───── FRAGMENTO SELECCIONADO
Papa Francisco

Se desata una furia de intereses y llega el cónclave

Se desata una turba de intereses y llega el cónclave: el funeral del papa Francisco y los cambios que dejó antes de partir

Con el fallecimiento del papa Francisco, se abre un tiempo de duelo y maniobras internas en el Vaticano. El mundo católico despide a Jorge Mario Bergoglio, el pontífice argentino que desafió protocolos y transformó estructuras con decisiones que, incluso tras su muerte, continúan haciendo ruido.

Este lunes 21 de abril, a las 88 años, murió Jorge Mario Bergoglio, el papa Francisco, en su residencia de la Casa Santa Marta. Según los informes médicos, padecía una «pulmonía bilateral» con “infección polimicrobiana”. Sin embargo, las causas definitivas aún están siendo evaluadas por fuentes médicas del Vaticano. La Santa Sede ha confirmado que el anuncio oficial se dará esta misma tarde.

Con su partida, se activa el engranaje milenario que regula el tránsito entre dos pontificados, un sistema en donde conviven lo sagrado, lo político y lo terrenal. Se abre la era del duelo y del cónclave, pero no sin cambios: Bergoglio, fiel a su impronta reformista, ya había preparado el camino para que hasta su entierro exprese su visión pastoral y humilde.

El funeral de un pastor, no de un monarca

En abril de 2024, Francisco había modificado el protocolo tradicional mediante la nueva edición del libro litúrgico Ordo Exsequiarum Romani Pontificis. Esta revisión no fue menor: eliminó el velatorio privado en el Palacio Apostólico —una ceremonia opaca y elitista—, y pidió suprimir el pedestal ostentoso donde se exponían los cuerpos papales.
──────────
───── MATERIAL MOSTRADO
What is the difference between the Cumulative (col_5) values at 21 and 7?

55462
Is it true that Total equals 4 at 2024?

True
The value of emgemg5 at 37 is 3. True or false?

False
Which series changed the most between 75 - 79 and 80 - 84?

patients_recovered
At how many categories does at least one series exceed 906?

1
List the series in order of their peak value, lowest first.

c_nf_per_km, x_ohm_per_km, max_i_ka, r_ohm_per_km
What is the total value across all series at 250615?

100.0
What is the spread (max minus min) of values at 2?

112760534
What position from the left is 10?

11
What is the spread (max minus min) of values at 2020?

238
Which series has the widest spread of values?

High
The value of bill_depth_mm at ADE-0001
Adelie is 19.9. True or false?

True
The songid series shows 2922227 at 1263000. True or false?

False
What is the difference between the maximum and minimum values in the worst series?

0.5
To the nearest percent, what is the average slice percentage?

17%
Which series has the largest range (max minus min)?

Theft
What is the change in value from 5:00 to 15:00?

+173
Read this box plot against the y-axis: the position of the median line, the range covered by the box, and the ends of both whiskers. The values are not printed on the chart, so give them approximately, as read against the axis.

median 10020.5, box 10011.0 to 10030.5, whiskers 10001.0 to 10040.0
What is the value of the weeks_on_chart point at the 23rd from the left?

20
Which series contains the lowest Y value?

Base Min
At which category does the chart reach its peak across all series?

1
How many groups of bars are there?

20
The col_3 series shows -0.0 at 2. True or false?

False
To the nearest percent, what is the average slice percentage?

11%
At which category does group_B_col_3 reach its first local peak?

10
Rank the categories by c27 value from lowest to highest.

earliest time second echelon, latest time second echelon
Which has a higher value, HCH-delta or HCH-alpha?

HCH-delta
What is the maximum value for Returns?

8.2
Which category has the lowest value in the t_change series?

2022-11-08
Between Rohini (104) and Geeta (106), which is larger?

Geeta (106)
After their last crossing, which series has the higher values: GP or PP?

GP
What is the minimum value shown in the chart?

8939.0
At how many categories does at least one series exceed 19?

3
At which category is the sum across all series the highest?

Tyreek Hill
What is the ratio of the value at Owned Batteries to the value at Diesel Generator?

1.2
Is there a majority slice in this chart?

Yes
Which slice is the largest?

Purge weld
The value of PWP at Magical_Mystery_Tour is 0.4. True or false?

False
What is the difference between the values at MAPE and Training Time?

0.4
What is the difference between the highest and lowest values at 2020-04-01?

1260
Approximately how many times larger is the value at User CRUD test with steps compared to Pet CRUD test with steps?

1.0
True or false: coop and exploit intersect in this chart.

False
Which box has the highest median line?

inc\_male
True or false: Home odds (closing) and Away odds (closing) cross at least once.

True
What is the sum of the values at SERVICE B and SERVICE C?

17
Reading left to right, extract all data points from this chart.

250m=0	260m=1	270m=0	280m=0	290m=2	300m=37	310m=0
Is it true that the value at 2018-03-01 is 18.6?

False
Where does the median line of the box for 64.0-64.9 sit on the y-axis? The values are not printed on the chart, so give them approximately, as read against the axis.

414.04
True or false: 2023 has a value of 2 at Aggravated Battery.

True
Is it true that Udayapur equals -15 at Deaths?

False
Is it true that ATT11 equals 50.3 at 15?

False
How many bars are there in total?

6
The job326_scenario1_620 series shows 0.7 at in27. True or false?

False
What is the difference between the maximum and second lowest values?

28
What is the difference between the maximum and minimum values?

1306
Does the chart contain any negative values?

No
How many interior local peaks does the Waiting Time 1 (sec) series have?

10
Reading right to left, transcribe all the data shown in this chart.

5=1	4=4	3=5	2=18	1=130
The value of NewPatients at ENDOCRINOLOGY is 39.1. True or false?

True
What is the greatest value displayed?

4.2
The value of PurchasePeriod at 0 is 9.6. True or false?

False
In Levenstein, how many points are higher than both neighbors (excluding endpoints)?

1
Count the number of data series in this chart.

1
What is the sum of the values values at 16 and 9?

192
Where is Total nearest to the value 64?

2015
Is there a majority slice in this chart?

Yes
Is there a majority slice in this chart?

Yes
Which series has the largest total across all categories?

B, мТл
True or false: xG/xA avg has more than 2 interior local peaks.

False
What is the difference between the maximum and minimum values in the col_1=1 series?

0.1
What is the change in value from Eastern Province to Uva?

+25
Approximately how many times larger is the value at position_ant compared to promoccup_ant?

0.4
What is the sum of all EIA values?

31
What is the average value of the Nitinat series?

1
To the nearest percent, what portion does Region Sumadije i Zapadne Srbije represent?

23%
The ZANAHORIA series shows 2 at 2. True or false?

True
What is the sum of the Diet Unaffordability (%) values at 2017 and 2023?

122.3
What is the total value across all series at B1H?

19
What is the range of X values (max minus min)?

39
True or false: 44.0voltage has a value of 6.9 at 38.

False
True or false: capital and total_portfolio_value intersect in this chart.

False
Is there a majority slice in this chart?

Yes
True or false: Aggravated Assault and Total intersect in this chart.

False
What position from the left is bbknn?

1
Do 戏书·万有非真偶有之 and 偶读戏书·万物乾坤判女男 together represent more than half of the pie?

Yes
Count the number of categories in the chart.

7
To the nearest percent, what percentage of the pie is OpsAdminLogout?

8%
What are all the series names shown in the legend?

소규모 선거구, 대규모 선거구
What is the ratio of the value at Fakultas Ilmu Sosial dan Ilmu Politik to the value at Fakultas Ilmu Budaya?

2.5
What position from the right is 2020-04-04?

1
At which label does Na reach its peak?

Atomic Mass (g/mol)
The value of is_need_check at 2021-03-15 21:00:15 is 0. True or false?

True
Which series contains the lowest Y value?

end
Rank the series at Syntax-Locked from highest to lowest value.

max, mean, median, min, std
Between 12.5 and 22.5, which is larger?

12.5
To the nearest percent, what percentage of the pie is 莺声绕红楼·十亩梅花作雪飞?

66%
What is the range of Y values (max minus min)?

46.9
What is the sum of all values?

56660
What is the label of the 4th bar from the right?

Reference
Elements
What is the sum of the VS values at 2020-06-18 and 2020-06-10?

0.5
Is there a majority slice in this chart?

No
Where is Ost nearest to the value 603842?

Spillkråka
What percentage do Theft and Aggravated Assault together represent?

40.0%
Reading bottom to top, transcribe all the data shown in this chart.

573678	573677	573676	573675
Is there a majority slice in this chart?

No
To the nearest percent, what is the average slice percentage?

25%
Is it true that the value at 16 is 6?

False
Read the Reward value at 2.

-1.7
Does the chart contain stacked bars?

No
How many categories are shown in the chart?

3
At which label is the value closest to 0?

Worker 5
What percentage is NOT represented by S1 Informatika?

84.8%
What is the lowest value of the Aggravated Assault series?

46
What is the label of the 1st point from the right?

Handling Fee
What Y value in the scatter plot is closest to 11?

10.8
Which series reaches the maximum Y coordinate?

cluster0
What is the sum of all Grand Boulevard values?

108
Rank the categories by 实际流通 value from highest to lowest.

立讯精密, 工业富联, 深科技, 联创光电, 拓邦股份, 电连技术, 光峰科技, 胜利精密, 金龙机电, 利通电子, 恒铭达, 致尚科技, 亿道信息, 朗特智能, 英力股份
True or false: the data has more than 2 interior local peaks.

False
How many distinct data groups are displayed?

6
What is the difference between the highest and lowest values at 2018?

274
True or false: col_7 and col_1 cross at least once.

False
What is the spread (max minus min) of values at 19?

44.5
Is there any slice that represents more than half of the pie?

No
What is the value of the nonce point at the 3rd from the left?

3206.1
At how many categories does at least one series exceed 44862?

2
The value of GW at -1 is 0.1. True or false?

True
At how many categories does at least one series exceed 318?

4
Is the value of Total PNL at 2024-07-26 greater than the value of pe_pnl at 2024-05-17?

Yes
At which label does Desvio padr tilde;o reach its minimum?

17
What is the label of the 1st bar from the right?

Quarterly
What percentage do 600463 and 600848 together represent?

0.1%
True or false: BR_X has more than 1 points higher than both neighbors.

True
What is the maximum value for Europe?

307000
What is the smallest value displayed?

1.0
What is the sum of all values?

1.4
──────────
## OBJETIVO DEL EJERCICIO
Transcribe el fragmento del artículo sobre la muerte del papa Francisco que comienza en "El funeral de un" y termina en "los cuerpos papales.". El listado no es necesario para resolver el ejercicio.

## RESPUESTA
El funeral de un pastor, no de un monarca

En abril de 2024, Francisco había modificado el protocolo tradicional mediante la nueva edición del libro litúrgico Ordo Exsequiarum Romani Pontificis. Esta revisión no fue menor: eliminó el velatorio privado en el Palacio Apostólico —una ceremonia opaca y elitista—, y pidió suprimir el pedestal ostentoso donde se exponían los cuerpos papales.